After it determined that it had jurisdiction pursuant to Section 1113(c) to decide whether the debtors could reject the CBA, the Trump court examined the factors that it must utilize in order to approve the rejection. In particular, before being able to reject a collective bargaining agreement, "a debtor must (1) make a proposal 'based on the most complete and reliable information available,' (2) have provided a union with relevant information which is necessary for the union to evaluate the proposal, and (3) make certain the proposal treats all parties 'fairly and equitably,'" the court said. "The proposal must also be 'necessary to permit the reorganization of the debtor.'" Once a debtor has made such a proposal, Section 1113(c) then requires a determination that the union "refused to accept such proposal without good cause" and a "balanc[ing] of the equities." Assuming the balance of the equities favors rejection of a collective bargaining agreement, a bankruptcy court can then authorize the rejection of the agreement.

In Trump, the debtors presented very convincing evidence that absent some significant concessions by the union, the debtors would no longer be able to operate. Indeed, the court noted, "It is absolutely clear to the court that the debtors have sufficient cash to fend off the losses for less than two months."
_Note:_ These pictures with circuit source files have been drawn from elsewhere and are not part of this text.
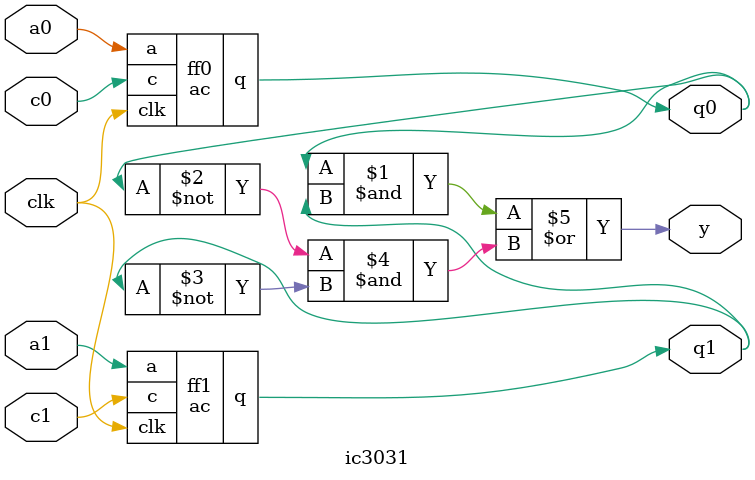
<source format=v>
`timescale 1ns / 1ps

module ac(
    input a,
    input c,
    input clk,
    output reg q
    );
    
    initial begin
        q = 0;
    end

    // write your code here
	always@(posedge clk)
	 begin 
	 /*case ({a,c})
	 2'b00: q<=1'b1;
	 2'b01: q<=~q;
	 2'b10: q<=q;
	 2'b11: q<=1'b1;
	 endcase*/
	 if(a==0 && c ==0)
		q<=1'b1;
	 else if(a==0 && c==1)
		q<=~q;
	 else if(a==1 && c==0)
		q<=q;
	 else
		q<=1'b1;
	 end 


endmodule


module ic3031(
    input a0, 
    input c0, 
    input a1, 
    input c1, 
    input clk, 
    output q0, 
    output q1, 
    output y
    );
    
    // write your code here
	 ac ff1(a1,c1,clk,q1);
	 ac ff0(a0,c0,clk,q0);
	 
	 assign y=(q0&q1)|(~q0&~q1);
	 
	
	 
	 
	 

endmodule

</source>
Next, the court considered whether the debtors' proposal complied with Section 1113(b)(1)(A), which requires the proposal to provide the "most complete and reliable information available at the time of the proposal." The court noted that this provision "need not be a perfect compilation but a good-faith, best-efforts one." The court found that not only did the debtors satisfy this requirement, they also satisfied the requirement of Section 1113(b)(1)(B), which requires a debtor to provide "'such relevant information as is necessary to evaluate the proposal.'" In addition, the court examined the impact its decision would have and found it was "clear from the evidence presented that all constituencies will suffer greatly" in the event that the CBA was not rejected. The court also found that the evidence presented clearly established that the "union refused to negotiate, delayed negotiations or did not negotiate earnestly" and "was in essence intransigent in its position." Accordingly, the court permitted the rejection under Section 1113(c) on the ground the union rejected the debtors' proposal without good cause.

In Trump, the parties also disagreed as to what effect, if any, the rejection of the CBA would have. According to the debtors, the court could enter an order that not only modified the CBA, but also implemented the terms of the debtors' most recent proposal to the union. The union disagreed and asserted that Section 1113 did not grant the bankruptcy court authority to implement the terms of the debtors' most recent proposal. Noting that there was nothing in either the statute or the case law to provide guidance on the issue, the court cited "Collier on Bankruptcy," which provides that, "following rejection, a [debtor-in-possession] remains subject to its labor law duty to bargain in good faith, but is permitted to implement changes to the terms and conditions of employment that were included in the Section 1113 proposals approved by the bankruptcy court."

Although the union may have lost this round, the battle continues. Shortly after the issuance of this decision, the union appealed the matter directly to the U.S. Court of Appeals for the Third Circuit, and it will be interesting to see how the Third Circuit addresses this issue, particularly in light of the split of authority noted by the Trump court.